Matt_Nico One additional weird thing which is occurring on my desktop is that I will sometimes be unable to log in from the lock screen after the computer has gone into standby mode. There will be no option to type in the field where I must enter the password. This behaviour stops if I log out of the account and then log back into the system. This happens when the system is left in standby for longer than 6 hours, so I had just switched to powering off my system when this behaviour occasionally flares up (usually it will happen a few days in a row and then I will switch to powering the system down. I don't think this would be related.

I actually also have this issue, but I usually resolve it by hitting "Switch User" and then logging back in. It kicks you back to the standby screen, but then password entry works. So I don't think this is related to your primary issue.

The /home failing to mount, alongside the boot manager issue, would lead me to think there's a problem with the storage device. But the fact that it's replicated across both systems should rule that out. The odds of two drives failing in exactly the same way at exactly the same time in two separate systems are basically zero.

Your issue seems to be beyond my knowledge to troubleshoot. I don't see any issues in your kernel logs either. This sure is a puzzle. If I think of anything I'll pipe in, but I'm not sure how to help you at this point. You need someone more experienced than myself.

WetGeek

Matt_Nico Should I just go for it?

I can't speak for your system, of course, but I installed Week 39 updates on two laptops and four VMs without any problems. Are you backed-up?

silke

Matt_Nico Do both devices have similar SSDs?

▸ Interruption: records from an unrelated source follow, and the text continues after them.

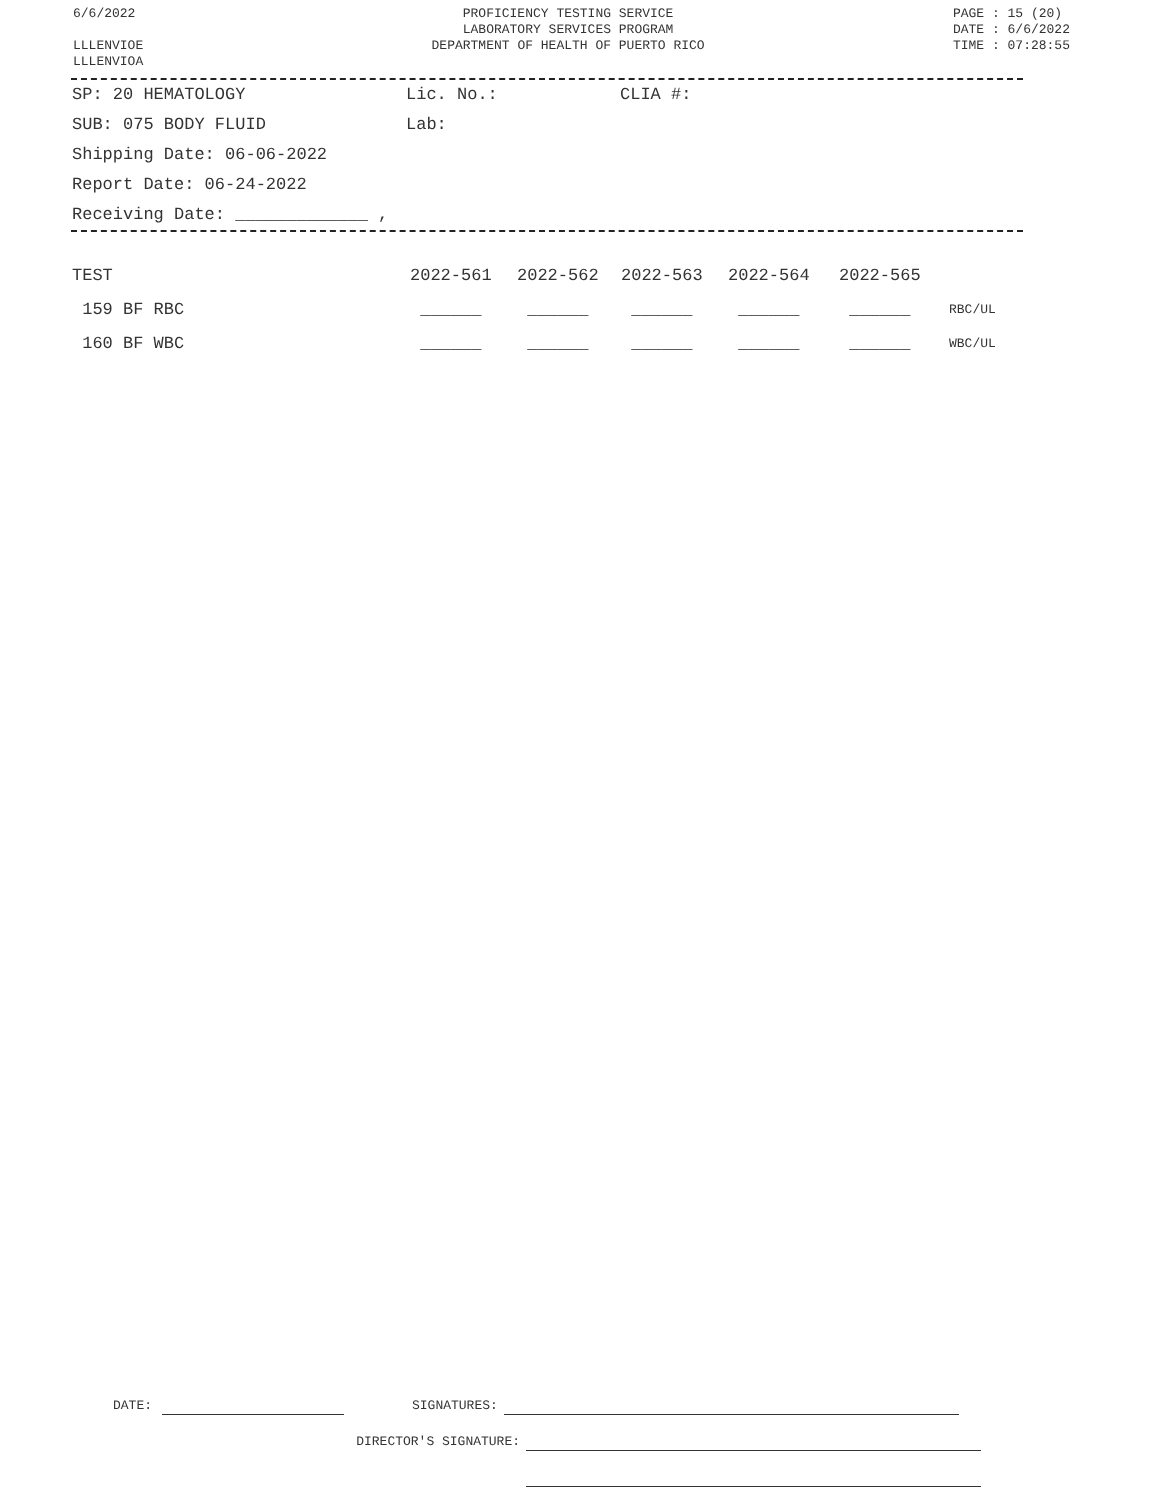6/6/2022
LLLENVIOE
LLLENVIOA
PROFICIENCY TESTING SERVICE
LABORATORY SERVICES PROGRAM
DEPARTMENT OF HEALTH OF PUERTO RICO
PAGE : 15 (20)
DATE : 6/6/2022
TIME : 07:28:55
| SP: 20 HEMATOLOGY | Lic. No.: | CLIA #: |
| SUB: 075 BODY FLUID | Lab: | |
| Shipping Date: 06-06-2022 | | |
| Report Date: 06-24-2022 | | |
| Receiving Date: _____________ , | | |
| TEST | 2022-561 | 2022-562 | 2022-563 | 2022-564 | 2022-565 | |
| --- | --- | --- | --- | --- | --- | --- |
| 159 BF RBC | ______ | ______ | ______ | ______ | ______ | RBC/UL |
| 160 BF WBC | ______ | ______ | ______ | ______ | ______ | WBC/UL |
DATE: SIGNATURES:
DIRECTOR'S SIGNATURE:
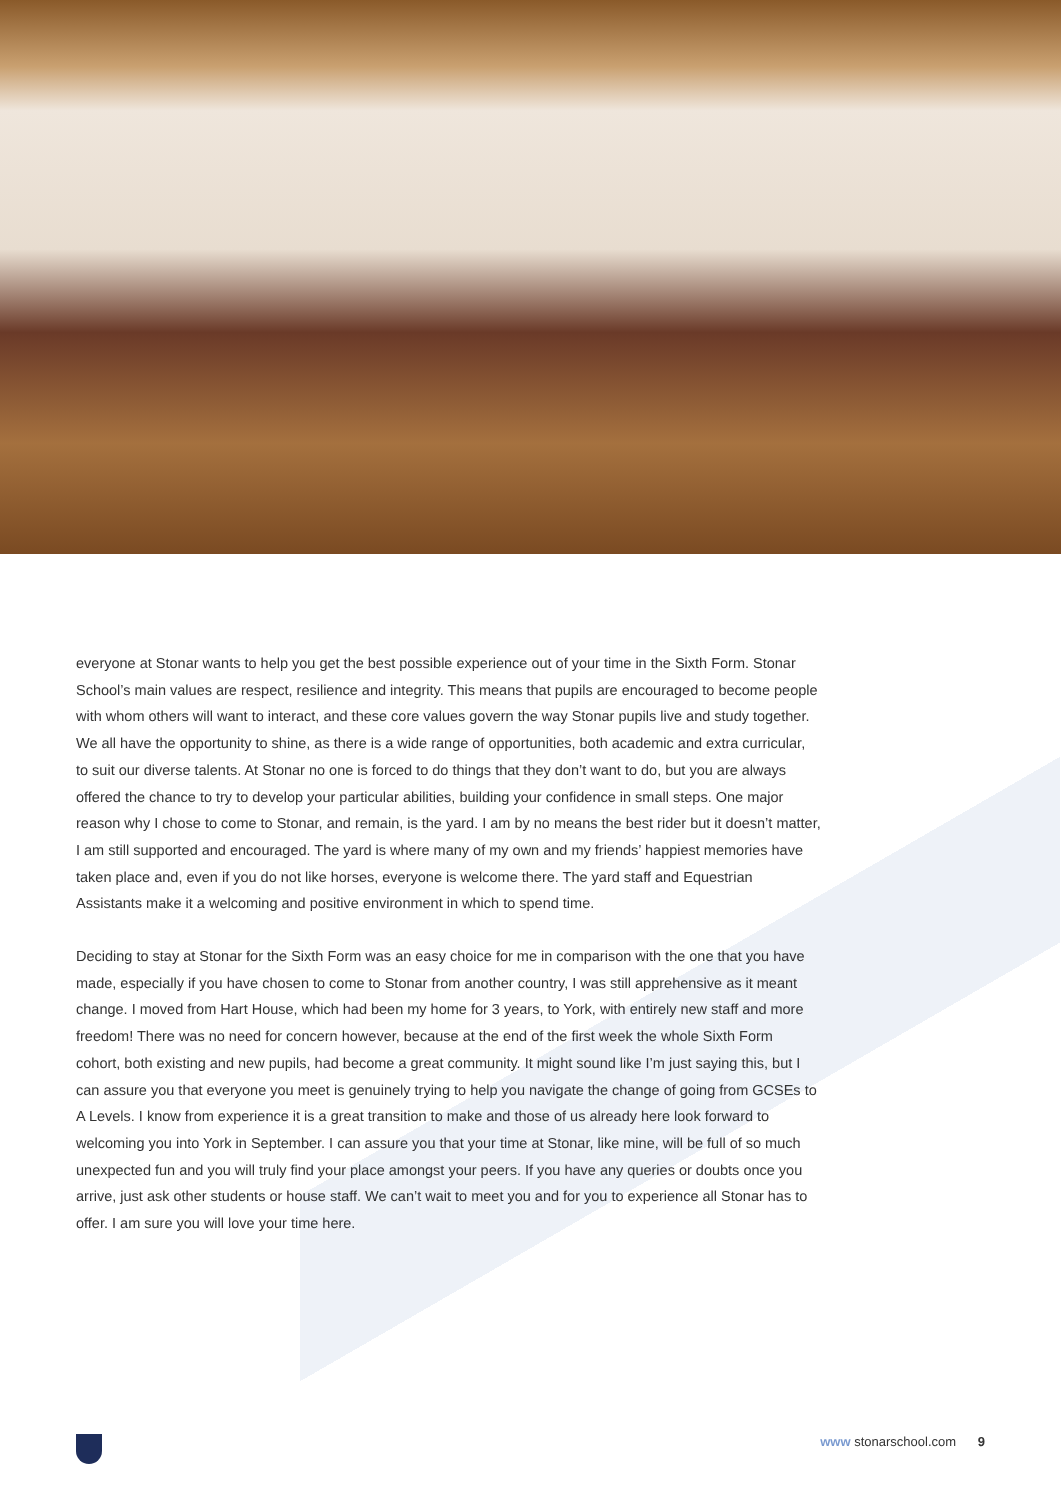everyone at Stonar wants to help you get the best possible experience out of your time in the Sixth Form. Stonar School’s main values are respect, resilience and integrity. This means that pupils are encouraged to become people with whom others will want to interact, and these core values govern the way Stonar pupils live and study together. We all have the opportunity to shine, as there is a wide range of opportunities, both academic and extra curricular, to suit our diverse talents. At Stonar no one is forced to do things that they don’t want to do, but you are always offered the chance to try to develop your particular abilities, building your confidence in small steps. One major reason why I chose to come to Stonar, and remain, is the yard. I am by no means the best rider but it doesn’t matter, I am still supported and encouraged. The yard is where many of my own and my friends’ happiest memories have taken place and, even if you do not like horses, everyone is welcome there. The yard staff and Equestrian Assistants make it a welcoming and positive environment in which to spend time.
Deciding to stay at Stonar for the Sixth Form was an easy choice for me in comparison with the one that you have made, especially if you have chosen to come to Stonar from another country, I was still apprehensive as it meant change. I moved from Hart House, which had been my home for 3 years, to York, with entirely new staff and more freedom! There was no need for concern however, because at the end of the first week the whole Sixth Form cohort, both existing and new pupils, had become a great community. It might sound like I’m just saying this, but I can assure you that everyone you meet is genuinely trying to help you navigate the change of going from GCSEs to A Levels. I know from experience it is a great transition to make and those of us already here look forward to welcoming you into York in September. I can assure you that your time at Stonar, like mine, will be full of so much unexpected fun and you will truly find your place amongst your peers. If you have any queries or doubts once you arrive, just ask other students or house staff. We can’t wait to meet you and for you to experience all Stonar has to offer. I am sure you will love your time here.
www stonarschool.com 9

I have not yet applied the W39 updates as I do not know what will happen when I do. Should I just go for it?

You can always select the previous kernel in the boot menu, so it can't hurt. Use sudo clr-boot-manager set-timeout 5 to always show the boot menu, or hold space on boot to show it once.

Axios

Been watching not sure why 2 computers different would have the same issue.
Do you have fastboot turned off on each?

Its interesting.

Matt_Nico

infinitymdm I will try out hitting switch user next time that issue crops up. But yeah I don't think that it's related to the main issue.

I was thinking of drive failures, but as you said the chances of both systems having the exact same issue at the same time are so low. Thank you very much for looking into/at things for me even if the issue is still out there. Perhaps when I have more time some fresh installs will be in order

Axios I haven't checked but iirc both systems would have fastboot disabled. This is also a new issue for two older installs (one especially so), so I would guess that the fastboot state wouldn't have an effect as it has not been changed for either system since the install occurred. My desktop would have been installed with either solus 4.2 or 4.3 sometime in 2021 and my laptop was installed with 4.4 in september 2023.